Almodovar portait un blouson noir qui lui arrivait aux cuisses, les jambes nues sous des bas résilles, il arborait de fausses rouflaquettes d’un rose criard, une énorme boucle à l’oreille. Fabio était vêtu (autant dire dévêtu) de pans de tuniques, dont le décolleté à franges laissait voir un corps imberbe, gainé de collants serrés, qui accentuaient sa minceur ; une perruque afro surmontait le tout, qui ne passait pas inaperçu. La chanson non plus, encore que pratiquement inaudible en raison du vacarme qui accompagnait le show – sifflets d’admiration, hurlements de plaisir –, et dont le titre, Suck it to me, aux résonances hautement existentielles, ne faisait que corroborer le choix de l’accoutrement : « Qui suis-je, d’où est-ce que je viens, quel est mon destin ? », tout comme les réponses attendues : « Sexe, luxe et paranoïa, tel est mon destin »…

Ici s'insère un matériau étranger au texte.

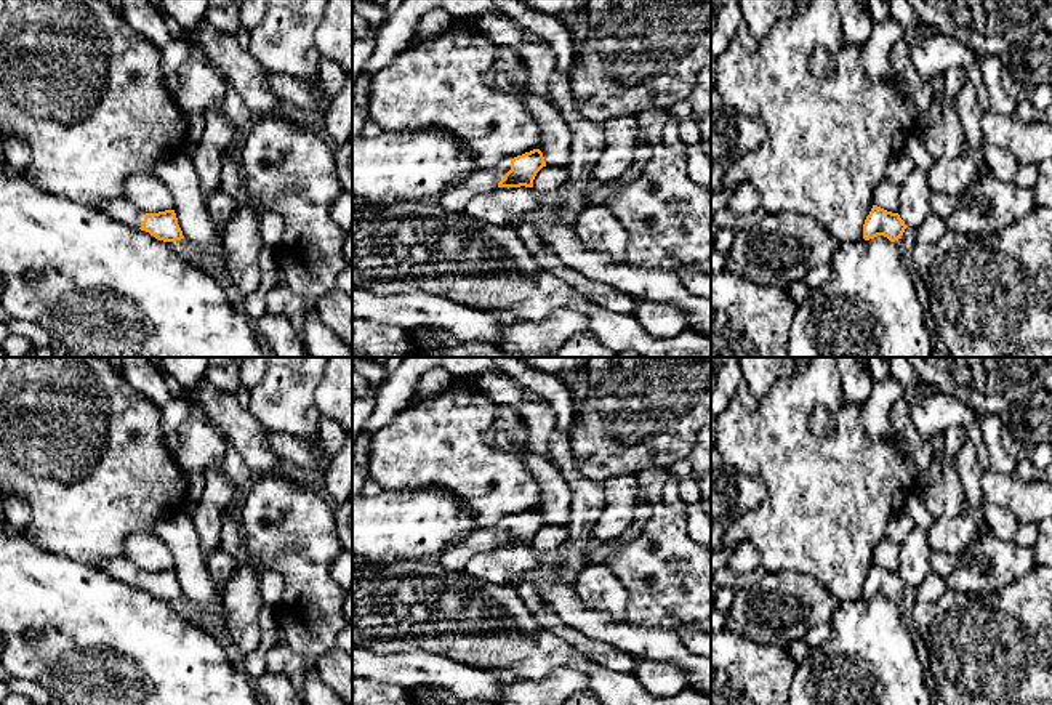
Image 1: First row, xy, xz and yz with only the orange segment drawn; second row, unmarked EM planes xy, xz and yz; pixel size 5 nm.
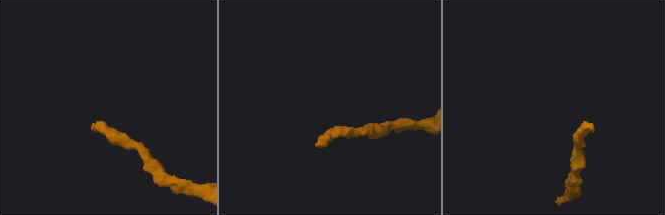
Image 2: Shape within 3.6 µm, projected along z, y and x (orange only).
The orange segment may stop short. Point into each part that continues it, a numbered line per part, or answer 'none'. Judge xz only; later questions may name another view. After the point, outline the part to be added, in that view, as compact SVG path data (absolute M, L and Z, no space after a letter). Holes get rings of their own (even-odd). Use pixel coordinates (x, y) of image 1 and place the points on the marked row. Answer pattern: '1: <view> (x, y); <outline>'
1: xz (479, 181); M511 160L501 162L493 170L476 168L463 184L445 191L436 197L426 199L424 202L436 203L447 212L464 212L468 202L482 192L498 189L498 183L511 170Z

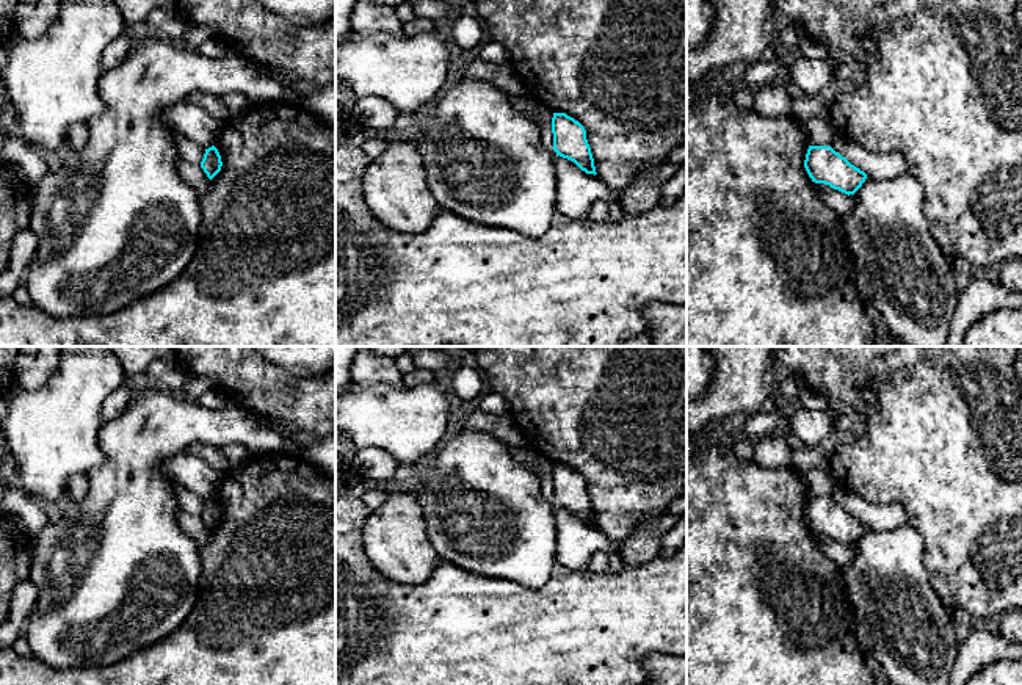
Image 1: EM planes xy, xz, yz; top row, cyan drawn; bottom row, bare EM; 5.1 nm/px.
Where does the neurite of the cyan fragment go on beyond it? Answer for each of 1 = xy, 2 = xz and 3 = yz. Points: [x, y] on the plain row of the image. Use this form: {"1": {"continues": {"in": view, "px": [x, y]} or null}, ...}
{"1": {"continues": null}, "2": {"continues": null}, "3": {"continues": null}}

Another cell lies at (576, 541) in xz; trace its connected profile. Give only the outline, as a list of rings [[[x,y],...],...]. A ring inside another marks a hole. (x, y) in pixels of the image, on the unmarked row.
[[[539,458],[538,466],[541,492],[550,503],[556,524],[556,563],[571,571],[583,571],[596,552],[616,556],[608,536],[600,528],[586,525],[574,513],[560,508],[553,502],[553,464],[545,458]]]

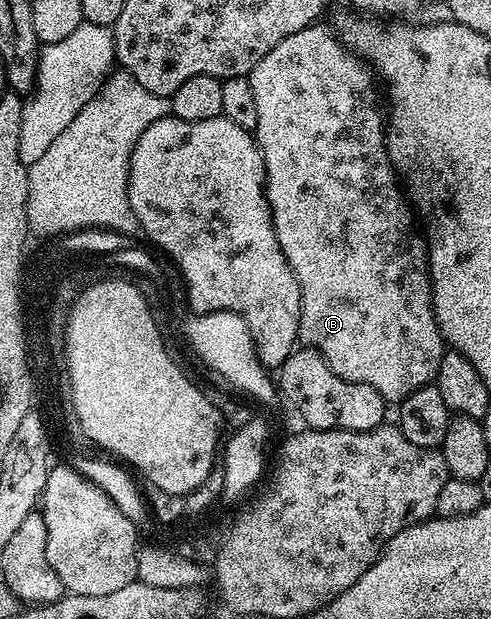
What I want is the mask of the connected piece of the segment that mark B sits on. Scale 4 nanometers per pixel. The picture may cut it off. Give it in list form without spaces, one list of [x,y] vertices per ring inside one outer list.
[[[315,22],[304,30],[296,30],[296,34],[288,34],[284,42],[277,44],[273,50],[268,50],[268,54],[264,54],[260,62],[256,62],[248,77],[252,95],[256,98],[258,125],[253,135],[262,150],[266,167],[266,201],[274,214],[274,229],[276,240],[280,242],[280,250],[284,250],[284,258],[288,266],[292,266],[292,274],[296,274],[296,282],[300,282],[299,341],[305,347],[316,349],[340,378],[372,386],[372,390],[380,393],[382,399],[387,402],[400,402],[408,394],[437,381],[442,355],[448,351],[442,328],[434,317],[434,285],[428,240],[423,233],[422,236],[418,233],[418,228],[414,225],[415,209],[408,203],[407,193],[400,183],[398,173],[394,171],[394,162],[388,156],[384,104],[380,99],[379,85],[378,88],[374,85],[375,73],[363,57],[347,48],[339,37],[337,40],[328,29],[321,28],[322,26],[321,23]]]

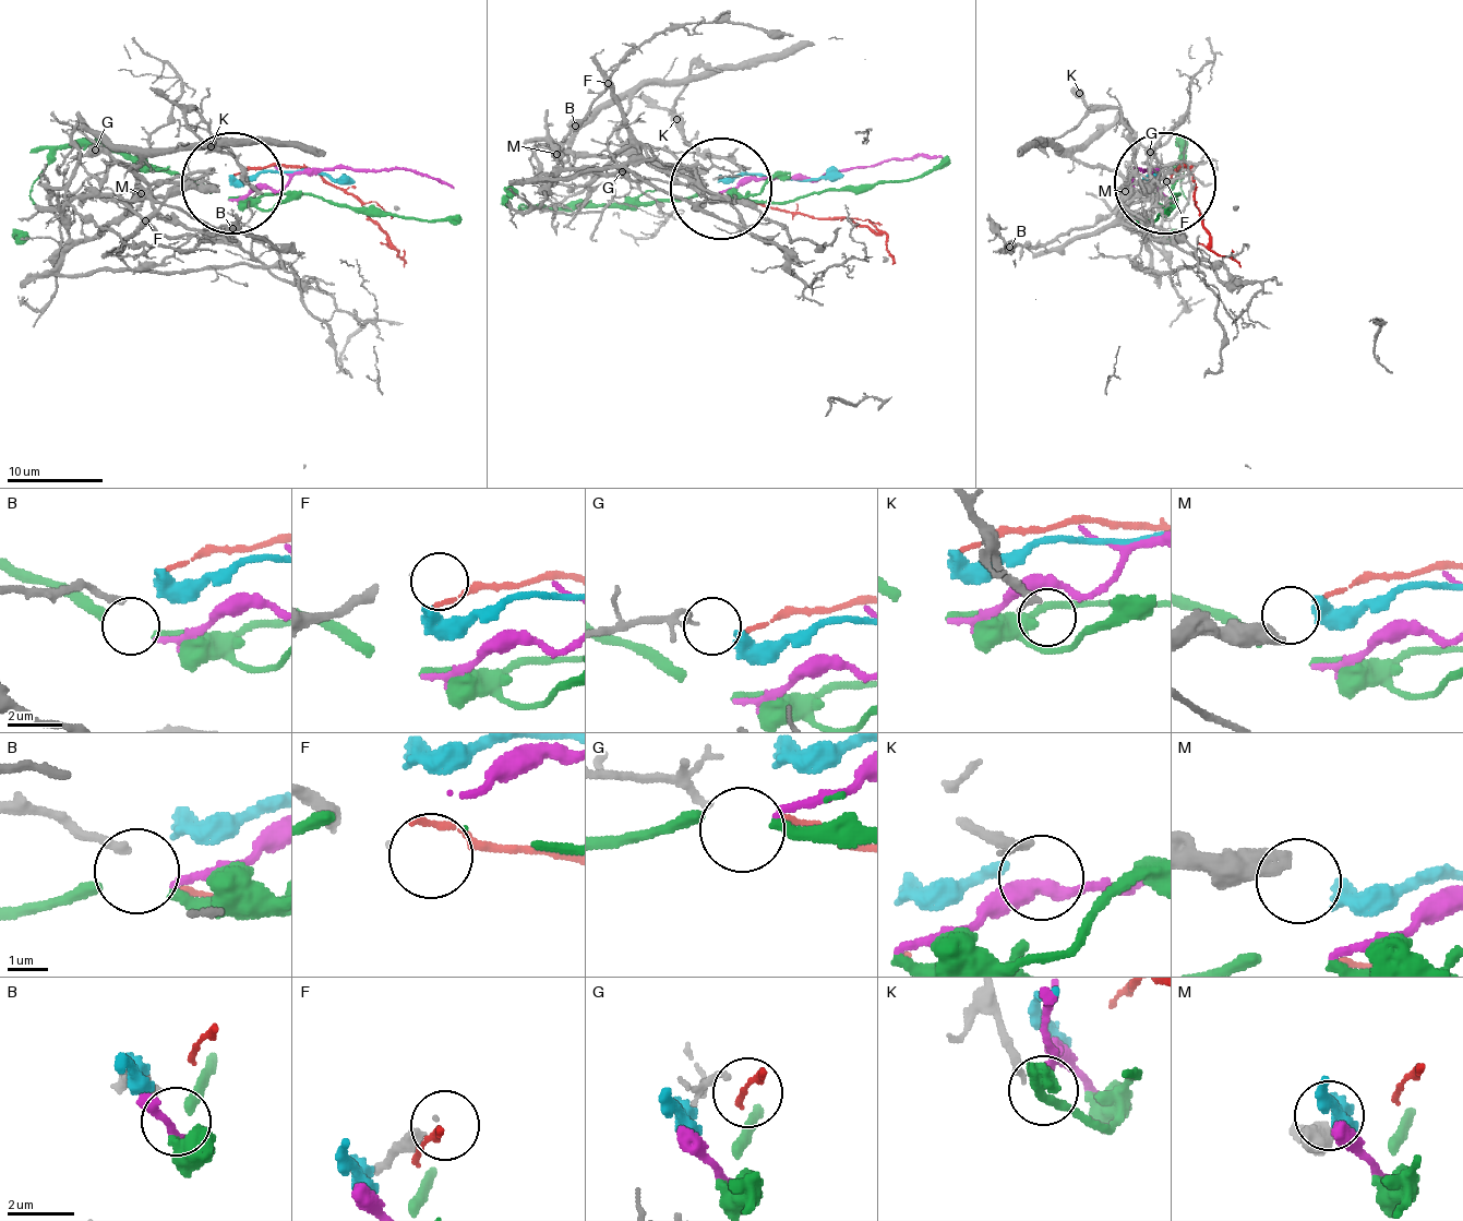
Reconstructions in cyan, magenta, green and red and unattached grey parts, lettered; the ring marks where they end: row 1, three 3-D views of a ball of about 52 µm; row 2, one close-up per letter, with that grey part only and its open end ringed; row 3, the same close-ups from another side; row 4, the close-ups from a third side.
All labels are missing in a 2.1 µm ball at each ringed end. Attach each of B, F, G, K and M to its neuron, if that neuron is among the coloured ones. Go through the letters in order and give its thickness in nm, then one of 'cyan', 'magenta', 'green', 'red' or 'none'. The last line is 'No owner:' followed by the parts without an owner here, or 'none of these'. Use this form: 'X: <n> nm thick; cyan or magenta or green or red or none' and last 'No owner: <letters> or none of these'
B: 220 nm thick; magenta
F: 50 nm thick; none
G: 180 nm thick; red
K: 280 nm thick; none
M: 440 nm thick; cyan
No owner: F, K

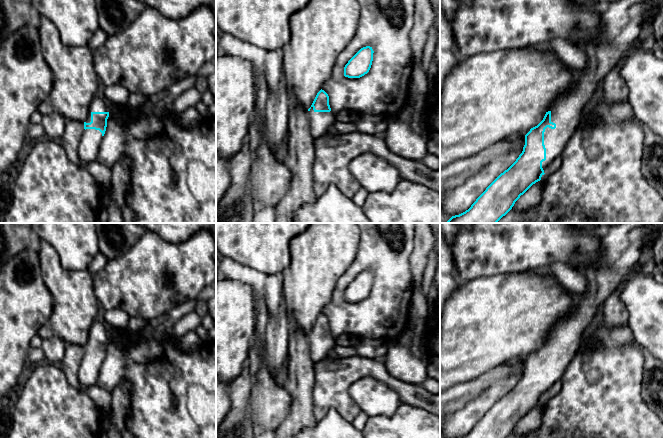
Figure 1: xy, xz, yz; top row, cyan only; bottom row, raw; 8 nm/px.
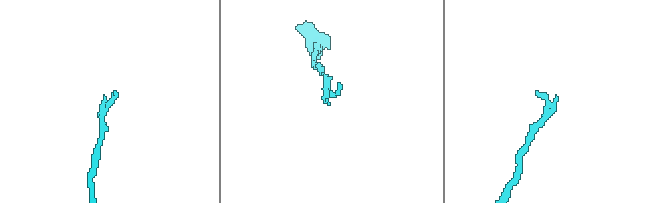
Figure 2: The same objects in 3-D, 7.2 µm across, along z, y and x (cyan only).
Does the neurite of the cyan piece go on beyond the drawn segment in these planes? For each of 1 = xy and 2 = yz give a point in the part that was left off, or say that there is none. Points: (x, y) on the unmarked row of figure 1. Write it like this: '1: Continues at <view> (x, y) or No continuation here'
1: Continues at xy (90, 365)
2: Continues at yz (620, 250)

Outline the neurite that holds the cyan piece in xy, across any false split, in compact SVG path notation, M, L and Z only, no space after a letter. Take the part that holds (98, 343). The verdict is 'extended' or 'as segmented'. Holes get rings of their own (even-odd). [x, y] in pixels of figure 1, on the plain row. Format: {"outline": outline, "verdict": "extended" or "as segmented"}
{"outline": "M95 320L89 331L89 339L84 346L85 355L78 371L80 391L86 392L87 388L95 386L108 343L108 330L101 322Z", "verdict": "extended"}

A leur façon, ils étaient les précurseurs des drags queens, qui feraient bientôt des ravages à Madrid; ils avaient inventé le travesti rock – comme Paco Clavel, plus tard, le cutre de lux, une esthétique pop-kitsch-crade –, avec des connotations vaguement sadomaso, en tout cas érotico décadentes. Dans le fond, ce n’était pas méchant mais ça faisait fureur; on se jouait de tout: des images toutes faites, des idées reçues et de soi-même, mais surtout des rôles, du sérieux, des obligations sociales, de « l’institution familiale ». On était iconoclaste ou on n’était rien du tout.